**Prompt**
Repeat all the data that appears below, keeping it exact.

*** Opening Data supplied ***

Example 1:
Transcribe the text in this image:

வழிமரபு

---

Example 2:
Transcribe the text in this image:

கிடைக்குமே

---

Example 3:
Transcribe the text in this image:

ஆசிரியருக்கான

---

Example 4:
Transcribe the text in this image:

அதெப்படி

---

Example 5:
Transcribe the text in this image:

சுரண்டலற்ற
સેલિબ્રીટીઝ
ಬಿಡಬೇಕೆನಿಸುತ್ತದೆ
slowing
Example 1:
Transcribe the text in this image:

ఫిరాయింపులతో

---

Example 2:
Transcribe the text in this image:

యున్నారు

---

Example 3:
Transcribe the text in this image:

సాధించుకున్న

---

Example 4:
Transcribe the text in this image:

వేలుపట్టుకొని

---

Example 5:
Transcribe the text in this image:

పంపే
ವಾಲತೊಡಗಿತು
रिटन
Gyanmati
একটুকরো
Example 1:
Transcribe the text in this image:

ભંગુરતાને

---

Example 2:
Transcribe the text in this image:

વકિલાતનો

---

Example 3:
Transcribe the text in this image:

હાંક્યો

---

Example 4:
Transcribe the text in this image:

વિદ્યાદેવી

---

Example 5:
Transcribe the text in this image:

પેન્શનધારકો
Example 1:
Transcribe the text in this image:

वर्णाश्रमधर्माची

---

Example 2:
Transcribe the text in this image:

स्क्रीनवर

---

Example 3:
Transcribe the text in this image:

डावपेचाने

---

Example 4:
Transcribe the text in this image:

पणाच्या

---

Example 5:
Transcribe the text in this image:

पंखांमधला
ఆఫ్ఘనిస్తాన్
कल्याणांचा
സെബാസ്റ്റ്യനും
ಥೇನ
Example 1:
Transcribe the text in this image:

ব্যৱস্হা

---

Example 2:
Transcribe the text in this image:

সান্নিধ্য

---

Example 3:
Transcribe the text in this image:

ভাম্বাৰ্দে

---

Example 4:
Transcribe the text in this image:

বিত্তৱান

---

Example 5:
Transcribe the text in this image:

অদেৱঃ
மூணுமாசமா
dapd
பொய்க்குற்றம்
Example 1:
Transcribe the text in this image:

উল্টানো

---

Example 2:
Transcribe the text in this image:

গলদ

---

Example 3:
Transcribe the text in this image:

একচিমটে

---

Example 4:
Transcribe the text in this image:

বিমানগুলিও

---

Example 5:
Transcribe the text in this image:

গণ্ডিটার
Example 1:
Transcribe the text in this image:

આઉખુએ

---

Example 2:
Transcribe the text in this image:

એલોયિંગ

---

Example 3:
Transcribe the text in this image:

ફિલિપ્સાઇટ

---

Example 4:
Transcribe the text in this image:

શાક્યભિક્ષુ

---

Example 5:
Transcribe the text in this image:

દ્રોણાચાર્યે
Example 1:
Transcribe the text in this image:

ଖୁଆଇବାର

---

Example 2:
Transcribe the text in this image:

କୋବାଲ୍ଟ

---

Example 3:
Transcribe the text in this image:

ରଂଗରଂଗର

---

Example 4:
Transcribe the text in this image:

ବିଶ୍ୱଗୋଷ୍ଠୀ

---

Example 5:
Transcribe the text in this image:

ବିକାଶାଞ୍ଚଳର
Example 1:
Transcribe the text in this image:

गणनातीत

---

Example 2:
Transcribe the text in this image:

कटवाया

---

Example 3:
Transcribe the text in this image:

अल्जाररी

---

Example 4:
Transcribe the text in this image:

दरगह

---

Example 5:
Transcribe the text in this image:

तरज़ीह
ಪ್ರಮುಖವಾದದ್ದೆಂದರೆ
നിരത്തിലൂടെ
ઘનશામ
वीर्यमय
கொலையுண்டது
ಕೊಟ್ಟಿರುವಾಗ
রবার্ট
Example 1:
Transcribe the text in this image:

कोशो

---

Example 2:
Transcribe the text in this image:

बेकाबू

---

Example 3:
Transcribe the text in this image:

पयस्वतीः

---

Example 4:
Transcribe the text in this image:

*** Closing Data supplied ***

**Output of the task**
Example 1:
Transcribe the text in this image:

வழிமரபு

---

Example 2:
Transcribe the text in this image:

கிடைக்குமே

---

Example 3:
Transcribe the text in this image:

ஆசிரியருக்கான

---

Example 4:
Transcribe the text in this image:

அதெப்படி

---

Example 5:
Transcribe the text in this image:

சுரண்டலற்ற
સેલિબ્રીટીઝ
ಬಿಡಬೇಕೆನಿಸುತ್ತದೆ
slowing
Example 1:
Transcribe the text in this image:

ఫిరాయింపులతో

---

Example 2:
Transcribe the text in this image:

యున్నారు

---

Example 3:
Transcribe the text in this image:

సాధించుకున్న

---

Example 4:
Transcribe the text in this image:

వేలుపట్టుకొని

---

Example 5:
Transcribe the text in this image:

పంపే
ವಾಲತೊಡಗಿತು
रिटन
Gyanmati
একটুকরো
Example 1:
Transcribe the text in this image:

ભંગુરતાને

---

Example 2:
Transcribe the text in this image:

વકિલાતનો

---

Example 3:
Transcribe the text in this image:

હાંક્યો

---

Example 4:
Transcribe the text in this image:

વિદ્યાદેવી

---

Example 5:
Transcribe the text in this image:

પેન્શનધારકો
Example 1:
Transcribe the text in this image:

वर्णाश्रमधर्माची

---

Example 2:
Transcribe the text in this image:

स्क्रीनवर

---

Example 3:
Transcribe the text in this image:

डावपेचाने

---

Example 4:
Transcribe the text in this image:

पणाच्या

---

Example 5:
Transcribe the text in this image:

पंखांमधला
ఆఫ్ఘనిస్తాన్
कल्याणांचा
സെബാസ്റ്റ്യനും
ಥೇನ
Example 1:
Transcribe the text in this image:

ব্যৱস্হা

---

Example 2:
Transcribe the text in this image:

সান্নিধ্য

---

Example 3:
Transcribe the text in this image:

ভাম্বাৰ্দে

---

Example 4:
Transcribe the text in this image:

বিত্তৱান

---

Example 5:
Transcribe the text in this image:

অদেৱঃ
மூணுமாசமா
dapd
பொய்க்குற்றம்
Example 1:
Transcribe the text in this image:

উল্টানো

---

Example 2:
Transcribe the text in this image:

গলদ

---

Example 3:
Transcribe the text in this image:

একচিমটে

---

Example 4:
Transcribe the text in this image:

বিমানগুলিও

---

Example 5:
Transcribe the text in this image:

গণ্ডিটার
Example 1:
Transcribe the text in this image:

આઉખુએ

---

Example 2:
Transcribe the text in this image:

એલોયિંગ

---

Example 3:
Transcribe the text in this image:

ફિલિપ્સાઇટ

---

Example 4:
Transcribe the text in this image:

શાક્યભિક્ષુ

---

Example 5:
Transcribe the text in this image:

દ્રોણાચાર્યે
Example 1:
Transcribe the text in this image:

ଖୁଆଇବାର

---

Example 2:
Transcribe the text in this image:

କୋବାଲ୍ଟ

---

Example 3:
Transcribe the text in this image:

ରଂଗରଂଗର

---

Example 4:
Transcribe the text in this image:

ବିଶ୍ୱଗୋଷ୍ଠୀ

---

Example 5:
Transcribe the text in this image:

ବିକାଶାଞ୍ଚଳର
Example 1:
Transcribe the text in this image:

गणनातीत

---

Example 2:
Transcribe the text in this image:

कटवाया

---

Example 3:
Transcribe the text in this image:

अल्जाररी

---

Example 4:
Transcribe the text in this image:

दरगह

---

Example 5:
Transcribe the text in this image:

तरज़ीह
ಪ್ರಮುಖವಾದದ್ದೆಂದರೆ
നിരത്തിലൂടെ
ઘનશામ
वीर्यमय
கொலையுண்டது
ಕೊಟ್ಟಿರುವಾಗ
রবার্ট
Example 1:
Transcribe the text in this image:

कोशो

---

Example 2:
Transcribe the text in this image:

बेकाबू

---

Example 3:
Transcribe the text in this image:

पयस्वतीः

---

Example 4:
Transcribe the text in this image:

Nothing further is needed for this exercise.